== Exercises ==
A. Take the stretch of the burglary opinion from "MANNHEIMER, Judge." through "to structures." and write it out again, swapping "burglary" for "trespass".
B. Pick up the court opinion on the Alaska burglary definition after its last sentence and carry it forward.

(Beginning of Given passage)

Appearances: Quinlan Steiner, Assistant
Public Defender, and Barbara K. Brink, Public
Defender, Anchorage, for the Appellant.
Sharon A. S. Illsley, Assistant District
Attorney, Leonard M. Linton, Jr., District
Attorney, Anchorage, and Gregg D. Renkes,
Attorney General, Juneau, for the Appellee.
Before: Coats, Chief Judge, and Mannheimer
and Stewart, Judges.
MANNHEIMER, Judge.
This case requires us to clarify the law of burglary by
interpreting an ambiguity in our criminal codes definition of
building. In Alaska, burglary is defined as entering or
remaining unlawfully in a building with the intention of
committing a crime in the building.1 AS 11.81.900(b)(4) declares
that the term building includes not only its usual meaning but
also any propelled vehicle or structure adapted for overnight
accommodation of persons or for carrying on business. The
question is whether the adjectival clause, adapted for overnight
accommodation of persons or for carrying on business, applies to
both propelled vehicles and structures or, instead, applies only
to structures.

(End of Given passage)
(Beginning of Data records)

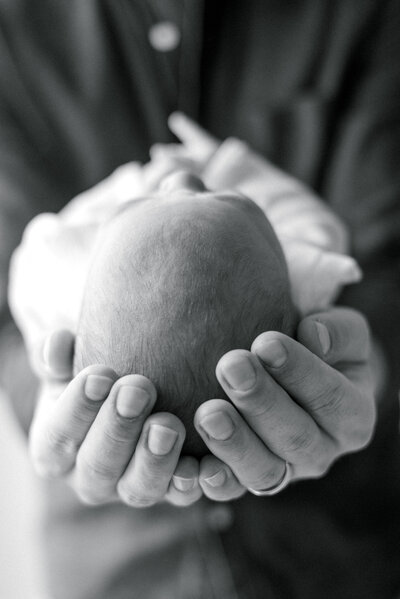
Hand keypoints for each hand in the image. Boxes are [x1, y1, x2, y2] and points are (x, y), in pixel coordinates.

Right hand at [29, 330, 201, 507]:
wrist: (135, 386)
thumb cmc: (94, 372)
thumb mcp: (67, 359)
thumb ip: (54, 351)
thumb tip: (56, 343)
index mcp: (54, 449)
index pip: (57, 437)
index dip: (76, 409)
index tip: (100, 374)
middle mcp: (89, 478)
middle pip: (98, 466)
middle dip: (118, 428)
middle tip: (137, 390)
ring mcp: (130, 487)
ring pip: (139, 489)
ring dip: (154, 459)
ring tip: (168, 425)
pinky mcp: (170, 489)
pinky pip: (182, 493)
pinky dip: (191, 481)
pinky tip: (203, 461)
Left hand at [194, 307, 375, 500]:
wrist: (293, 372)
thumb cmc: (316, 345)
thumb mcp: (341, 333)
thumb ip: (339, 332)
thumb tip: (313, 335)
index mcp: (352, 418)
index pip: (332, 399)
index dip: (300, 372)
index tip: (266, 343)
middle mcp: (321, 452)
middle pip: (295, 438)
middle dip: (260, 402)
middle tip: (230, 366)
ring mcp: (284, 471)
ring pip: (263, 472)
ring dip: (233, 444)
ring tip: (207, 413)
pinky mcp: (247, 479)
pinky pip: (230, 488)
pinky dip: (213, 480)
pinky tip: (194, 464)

(End of Data records)

== Outputs by task ==
A.
MANNHEIMER, Judge.
This case requires us to clarify the law of trespass by
interpreting an ambiguity in our criminal codes definition of
building. In Alaska, trespass is defined as entering or
remaining unlawfully in a building with the intention of
committing a crime in the building.1 AS 11.81.900(b)(4) declares
that the term building includes not only its usual meaning but
also any propelled vehicle or structure adapted for overnight
accommodation of persons or for carrying on business. The
question is whether the adjectival clause, adapted for overnight
accommodation of persons or for carrying on business, applies to
both propelled vehicles and structures or, instead, applies only
to structures.

B.
We have examined the Alaska drafters commentary to this
definition. We have also researched the law of Oregon, because
Oregon Revised Statutes 164.205(1) is the source of our
definition of building. Based on our research, we conclude that
the phrase adapted for overnight accommodation of persons or for
carrying on business applies to both propelled vehicles and
structures. Thus, unlawful entry of a propelled vehicle with
intent to commit a crime in that vehicle constitutes the crime of
burglary only if the propelled vehicle is adapted for overnight
accommodation of persons or for carrying on business.
How this issue arose
Horace Timothy Jr. was convicted of second-
degree and third-degree assault. Because second-degree
assault is a class B felony and third-degree assault is
a class C felony,2 Timothy would be subject to
presumptive sentencing if he had prior felony
convictions.3 The State asserted and the superior
court agreed that Timothy was subject to presumptive
sentencing because he had three qualifying prior
convictions for burglary and attempted burglary in the
State of Illinois.
Timothy does not contest that he was
convicted of both burglary and attempted burglary in
Illinois in 1987, and convicted again of burglary in
Illinois in 1992. But Timothy argues that his Illinois
convictions should not count as prior convictions for
purposes of presumptive sentencing because the Illinois
definition of burglary differs significantly from
Alaskas definition of burglary.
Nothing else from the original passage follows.